Mercure : La turntable prend sur une 20t qui enchaîne directement sur une 12t. On a ensuite 24t sur 8t, puis un couple de 16t, qui sert à la fois à déporter la transmission de 2 studs et d'inverser le sens de la rotation (et oui, parce qu'en plus des rayons et des vitesses, il faut que ce tout ce petit monde tourne dans le bon sens !). La deuxième 16t remonte vers une 8t qui prend sur une mini turntable à 28t. On a donc 60/20 * 20/12 * 24/8 * 16/16 * 8/28 = 4.285714, pour un vrai rapport de 4.152. Pas mal, non ?
Vénus : La turntable prend sur une 20t qui redescend sur une 36t, laquelle prend sur une 12t en angle. Un axe file un direction du soleil, on a alors un couple de 12t en angle qui fait remonter la transmission vers un 12t qui prend sur une large turntable à 60t. Cela nous fait donc 60/20 * 36/12 * 12/12 * 12/60 = 1.8 au lieu de 1.626.
Globalement on a donc des mesures aussi réalistes que possible. Il y a néanmoins un soucis : impossible de faire tourner tout ce manège autour de la Terre ! D'une part, le poids de la mécanique est trop important ; d'autre part, les multiplications en jeu infligent des torsions importantes sur certains axes, ce qui résulte en un mouvement saccadé (notamment sur Vénus). J'ai donc dû simplifier, et assez drastiquement.

Informations fournies >>
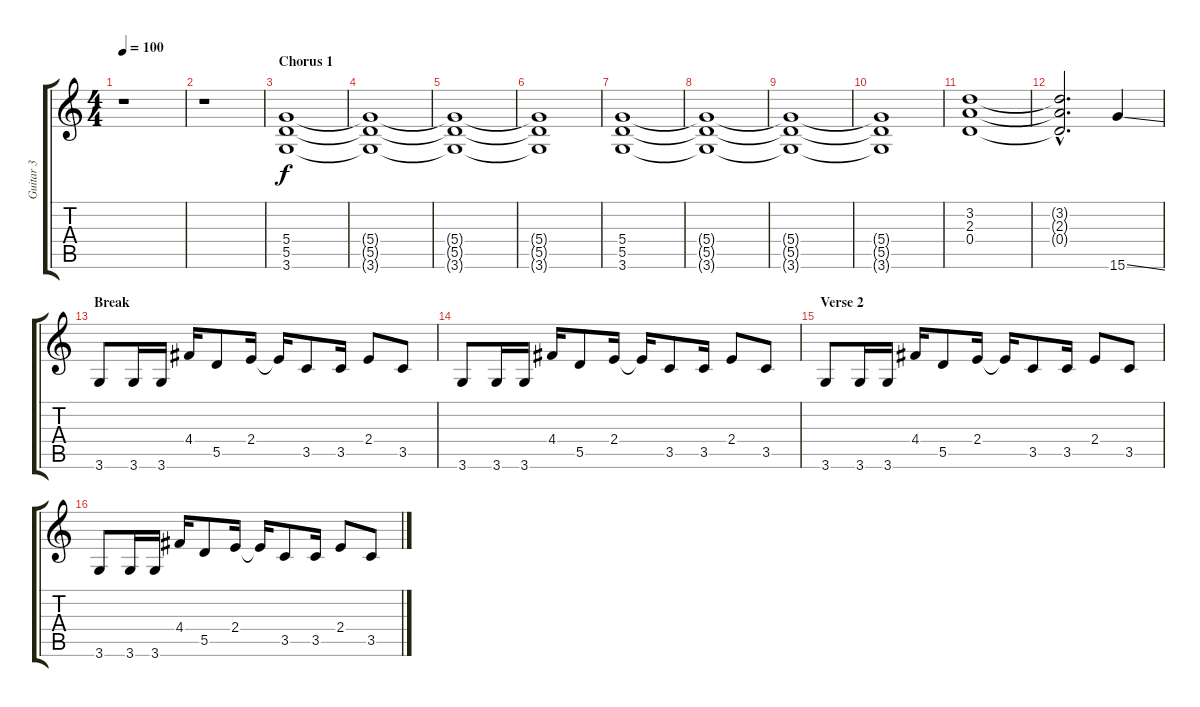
\track ("Guitar 3" "Guitar 3") {instrument overdrivenguitar}
\staff {score tabs}
\tuning (E4 B3 G3 D3 A2 E2) {hide}
\ts (4 4)
\tempo 100
\clef g2
\ks c
r.1{dy f} |
r.1 |
\section ("" "Chorus 1")
(5.4 5.5 3.6).1{volume 12} |
(5.4{t} 5.5{t} 3.6{t}).1{volume 12} |
(5.4{t} 5.5{t} 3.6{t}).1{volume 12} |
(5.4{t} 5.5{t} 3.6{t}).1{volume 12} |
(5.4 5.5 3.6).1{volume 12} |
(5.4{t} 5.5{t} 3.6{t}).1{volume 12} |
(5.4{t} 5.5{t} 3.6{t}).1{volume 12} |
(5.4{t} 5.5{t} 3.6{t}).1{volume 12} |
(3.2 2.3 0.4).1{volume 12} |
(3.2{hac t} 2.3{hac t} 0.4{hac t}).2{d volume 14} 15.6{ss}.4 |
\section ("" "Break")
3.6.8{volume 14} 3.6.16 3.6.16 4.4.16 5.5.8 2.4.16 2.4{t}.16 3.5.8 3.5.16 2.4.8 3.5.8 |
3.6.8{volume 14} 3.6.16 3.6.16 4.4.16 5.5.8 2.4.16 2.4{t}.16 3.5.8 3.5.16 2.4.8 3.5.8 |
\section ("" "Verse 2")
3.6.8{volume 14} 3.6.16 3.6.16 4.4.16 5.5.8 2.4.16 2.4{t}.16 3.5.8 3.5.16 2.4.8 3.5.8 |
3.6.8{volume 14} 3.6.16 3.6.16 4.4.16 5.5.8 2.4.16 2.4{t}.16 3.5.8 3.5.16 2.4.8 3.5.8
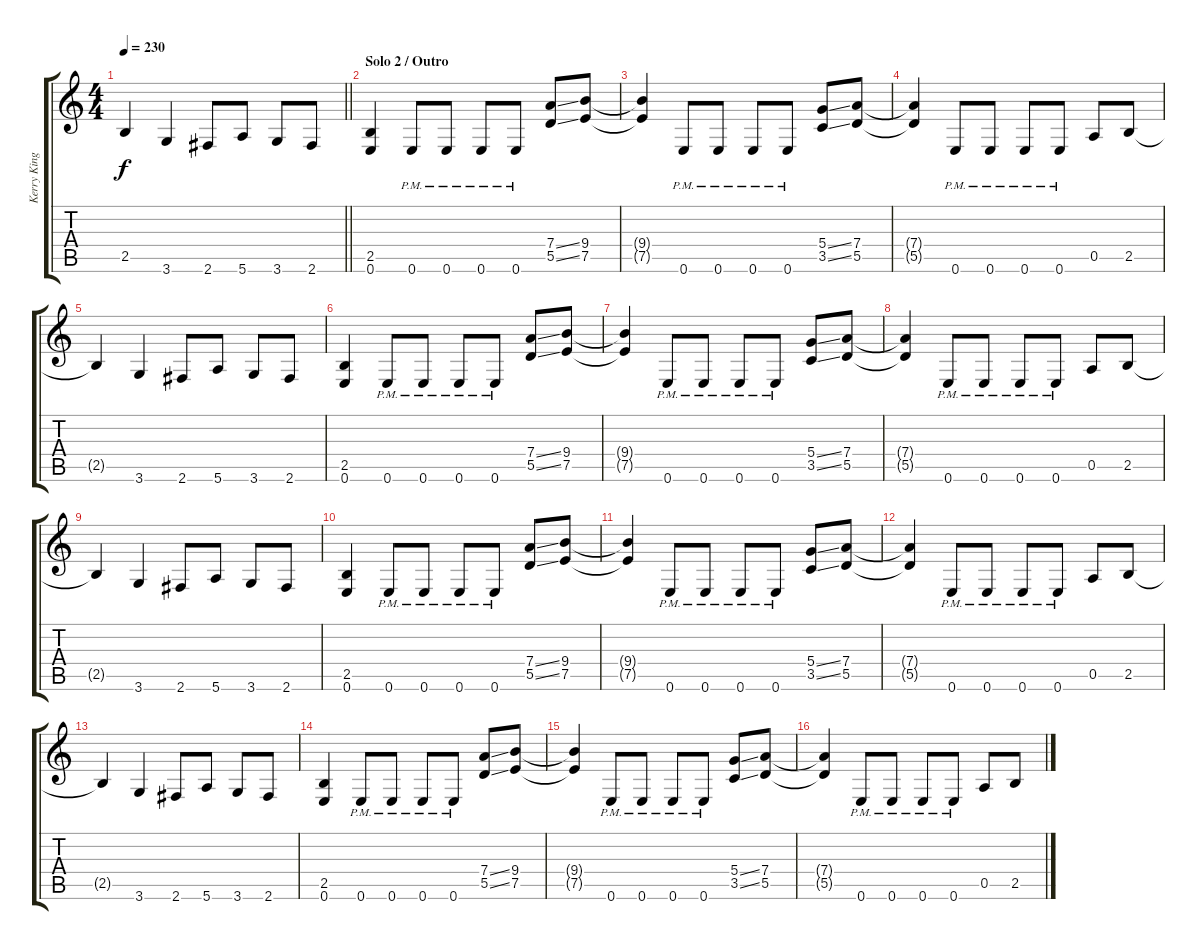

Objectif de l'exercice >> Recopiez sans rien changer, dans l'extrait sur les engrenages de Mercure et de Vénus, le passage allant de « Globalement on a » jusqu'à « et assez drastiquement. » inclus.

Réponse à l'exercice >>
Globalement on a donc des mesures aussi réalistes que possible. Il y a néanmoins un soucis : impossible de faire tourner tout ce manège autour de la Terre ! D'une part, le poids de la mécanique est trop important ; d'autre part, les multiplications en jeu infligent des torsions importantes sur certains axes, ce qui résulte en un mouvement saccadé (notamment sur Vénus). J'ai donc dû simplifier, et assez drastiquement.